Это понятно, и эта «особость» не вызывает – по крайней мере у меня – сомнения.
Но также мне понятно и другое. Устанавливая пусть даже не внешние, а лишь внутренние запреты на рефлексию по поводу чего угодно, решив обозначить запретные темы, мы никогда не остановимся на достигнутом. Вирус запретительства всесилен и коварен. И мы видим это с необычайной наглядностью в наши дни, когда эпидемия «оскорбленных чувств» заставляет нормальных людей пугливо озираться: не притаился ли за углом какой-нибудь обиженный и оскорбленный, не свистнет ли он сейчас в два пальца, призывая на подмогу своим поруганным чувствам отряд угрюмых мужчин в папахах и в штанах с лампасами.
Шутить на тему Холокоста непозволительно? Ну, допустим. А на все остальные – позволительно? Заметили ли вы, как в разные годы сакральным статусом наделялись и наделяются разные прочие темы, слова, имена?
Не могу забыть, как в один из позднесоветских годов я насмерть рассорился с одной барышней, которая призналась мне однажды, что ее «больно ранят» (так и сказала) мои шуточки про Ленина, что ей невыносимо слышать, как я неуважительно именую его «Лукичом», ну и вообще. «Пойми, – говорила она с чувством, в искренности которого я не усомнился, – пойми, что у человека в жизни должно быть хоть что-то святое!»
Нет, она не была никакой особенно пламенной и упертой комсомолкой-коммунисткой. И вообще до того разговора она казалась мне вполне адекватным человеком. Но вот – поди ж ты! Выбрала себе «что-то святое»…
Не помню, что я в тот раз ей ответил, но точно помню, что после этого разговора мы больше не виделись.
Вопрос, процитированный мною в самом начале, имел такое, как казалось автору, существенное уточнение:
«Вопрос не о юр. запретах (ни в коем случае), а вопрос об уместности, внутренних ограничениях и моральном праве».
В том-то и дело, что «внутренние ограничения» крайне редко остаются внутренними. Установив внутренние ограничения, человек в меру своих полномочий и возможностей стремится ограничить и другого. А там уже и до «юр. запретов» рукой подать.
Эта тема неизбежно смыкается с одиозной, распухающей до неопределенных размеров темой «оскорбления чувств», каковая, практически минуя стадию общественной дискуссии, стала темой судебно-карательных мероприятий.

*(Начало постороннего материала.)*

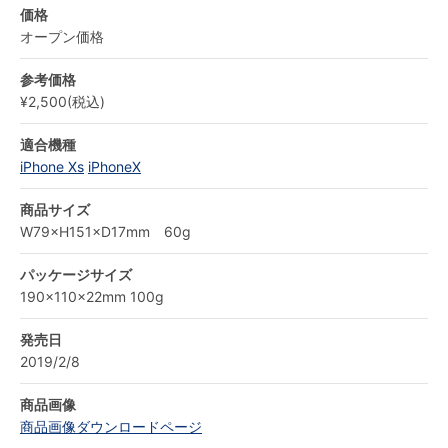
価格
オープン価格
参考価格
¥2,500(税込)
適合機種
iPhone Xs
iPhoneX
商品サイズ
W79×H151×D17mm 60g
パッケージサイズ
190×110×22mm 100g
発売日
2019/2/8
商品画像
商品画像ダウンロードページ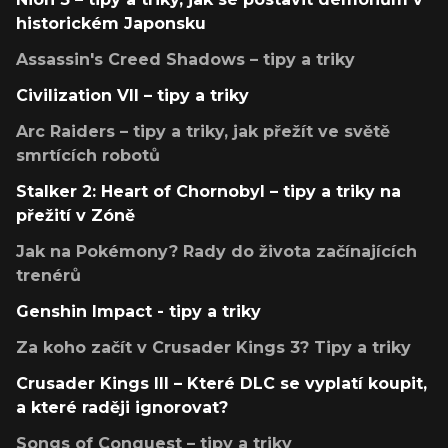
historickém Japonsku
Assassin's Creed Shadows – tipy a triky
Civilization VII – tipy a triky
Arc Raiders – tipy a triky, jak přežít ve světě
smrtících robotů
Stalker 2: Heart of Chornobyl – tipy a triky na
přežití v Zóně
Jak na Pokémony? Rady do života začínajících
trenérů
Genshin Impact - tipy a triky
Za koho začít v Crusader Kings 3? Tipy a triky
Crusader Kings III – Které DLC se vyplatí koupit,
a které raději ignorovat?
Songs of Conquest – tipy a triky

Поэтому давайте руководствоваться лишь собственными представлениями о такте и о вкусе, об уместности или неуместности. Давайте не будем руководствоваться глупой убежденностью, что смешное может быть в принципе оскорбительным для человека с нормальными нравственными рефлексами. Не может!
Я давно заметил, что неугомонные спорщики часто свои возражение начинают со слов «Ну а если…» «Ну а если ваш ребенок… Ну а если в вашем подъезде… А если вдруг…»
Когда я наталкиваюсь на это «если», я прямо буквально съеживаюсь, и мне решительно не хочется узнавать, что там дальше.
Однажды, помню, я написал, что, по моему глубокому убеждению, на поминках, даже если это поминки по очень близкому тебе человеку, не надо делать скучные лица, не надо говорить вполголоса и избегать даже подобий улыбки. Напротив, уверен я, надо непременно вспоминать что-нибудь смешное и веселое, надо смеяться, если смешно, потому что смех и ненатужная веселость и саму даже смерть способны иногда заставить усомниться в собственном всесилии.
Если не первый, то уж точно второй комментарий начинался, конечно же, со слов «Ну а если». И я, не став даже читать, что там было дальше, решил все же ответить.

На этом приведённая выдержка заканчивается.